(Beginning of SOURCE DATA)

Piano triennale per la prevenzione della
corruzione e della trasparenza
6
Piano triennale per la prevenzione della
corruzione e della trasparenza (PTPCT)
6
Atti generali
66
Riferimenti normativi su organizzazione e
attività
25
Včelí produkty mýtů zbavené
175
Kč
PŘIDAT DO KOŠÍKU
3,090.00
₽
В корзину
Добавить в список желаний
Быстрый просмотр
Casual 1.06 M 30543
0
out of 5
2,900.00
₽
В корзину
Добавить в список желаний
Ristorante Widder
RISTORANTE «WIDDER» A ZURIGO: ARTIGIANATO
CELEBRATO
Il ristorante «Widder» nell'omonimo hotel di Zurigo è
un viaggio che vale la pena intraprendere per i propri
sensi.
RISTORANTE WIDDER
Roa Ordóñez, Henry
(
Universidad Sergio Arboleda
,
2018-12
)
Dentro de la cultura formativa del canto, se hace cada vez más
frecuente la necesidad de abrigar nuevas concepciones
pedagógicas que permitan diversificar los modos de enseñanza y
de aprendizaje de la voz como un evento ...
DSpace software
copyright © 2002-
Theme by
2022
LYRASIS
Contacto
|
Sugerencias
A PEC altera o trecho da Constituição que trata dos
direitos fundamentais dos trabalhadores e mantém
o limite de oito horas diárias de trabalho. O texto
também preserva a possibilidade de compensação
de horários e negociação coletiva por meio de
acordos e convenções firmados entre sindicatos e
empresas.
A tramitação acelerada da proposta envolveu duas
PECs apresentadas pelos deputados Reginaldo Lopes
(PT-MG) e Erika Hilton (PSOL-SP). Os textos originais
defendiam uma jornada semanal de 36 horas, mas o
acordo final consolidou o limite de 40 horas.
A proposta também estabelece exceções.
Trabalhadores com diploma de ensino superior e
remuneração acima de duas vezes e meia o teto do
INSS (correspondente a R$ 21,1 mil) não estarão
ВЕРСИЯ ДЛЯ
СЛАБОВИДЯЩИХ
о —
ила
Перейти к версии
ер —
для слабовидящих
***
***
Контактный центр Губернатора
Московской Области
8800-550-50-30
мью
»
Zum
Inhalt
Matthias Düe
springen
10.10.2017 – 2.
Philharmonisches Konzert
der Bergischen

(End of SOURCE DATA)

Exactly and without omission, set down every entry.

Piano triennale per la prevenzione della
corruzione e della trasparenza
6
Piano triennale per la prevenzione della
corruzione e della trasparenza (PTPCT)
6
Atti generali
66
Riferimenti normativi su organizzazione e
attività
25
Včelí produkty mýtů zbavené
175
Kč
PŘIDAT DO KOŠÍKU
3,090.00
₽
В корзину
Добавить в список желаний
Быстрый просмотр
Casual 1.06 M 30543
0
out of 5
2,900.00
₽
В корзину
Добавить в список желаний
Ristorante Widder
RISTORANTE «WIDDER» A ZURIGO: ARTIGIANATO
CELEBRATO
Il ristorante «Widder» nell'omonimo hotel di Zurigo è
un viaggio che vale la pena intraprendere per i propri
sensi.
RISTORANTE WIDDER
Roa Ordóñez, Henry
(
Universidad Sergio Arboleda
,
2018-12
)
Dentro de la cultura formativa del canto, se hace cada vez más
frecuente la necesidad de abrigar nuevas concepciones
pedagógicas que permitan diversificar los modos de enseñanza y
de aprendizaje de la voz como un evento ...
DSpace software
copyright © 2002-
Theme by
2022
LYRASIS
Contacto
|
Sugerencias
A PEC altera o trecho da Constituição que trata dos
direitos fundamentais dos trabalhadores e mantém
o limite de oito horas diárias de trabalho. O texto
também preserva a possibilidade de compensação
de horários e negociação coletiva por meio de
acordos e convenções firmados entre sindicatos e
empresas.
A tramitação acelerada da proposta envolveu duas
PECs apresentadas pelos deputados Reginaldo Lopes
(PT-MG) e Erika Hilton (PSOL-SP). Os textos originais
defendiam uma jornada semanal de 36 horas, mas o
acordo final consolidou o limite de 40 horas.
A proposta também estabelece exceções.
Trabalhadores com diploma de ensino superior e
remuneração acima de duas vezes e meia o teto do
INSS (correspondente a R$ 21,1 mil) não estarão
ВЕРСИЯ ДЛЯ
СЛАБОВИДЯЩИХ
о —
ила
Перейти к версии
ер —
для слабовидящих
***
***
Контактный центр Губернатора
Московской Области
8800-550-50-30
мью
»
Zum
Inhalt
Matthias Düe
springen
10.10.2017 – 2.
Philharmonisches Konzert
der Bergischen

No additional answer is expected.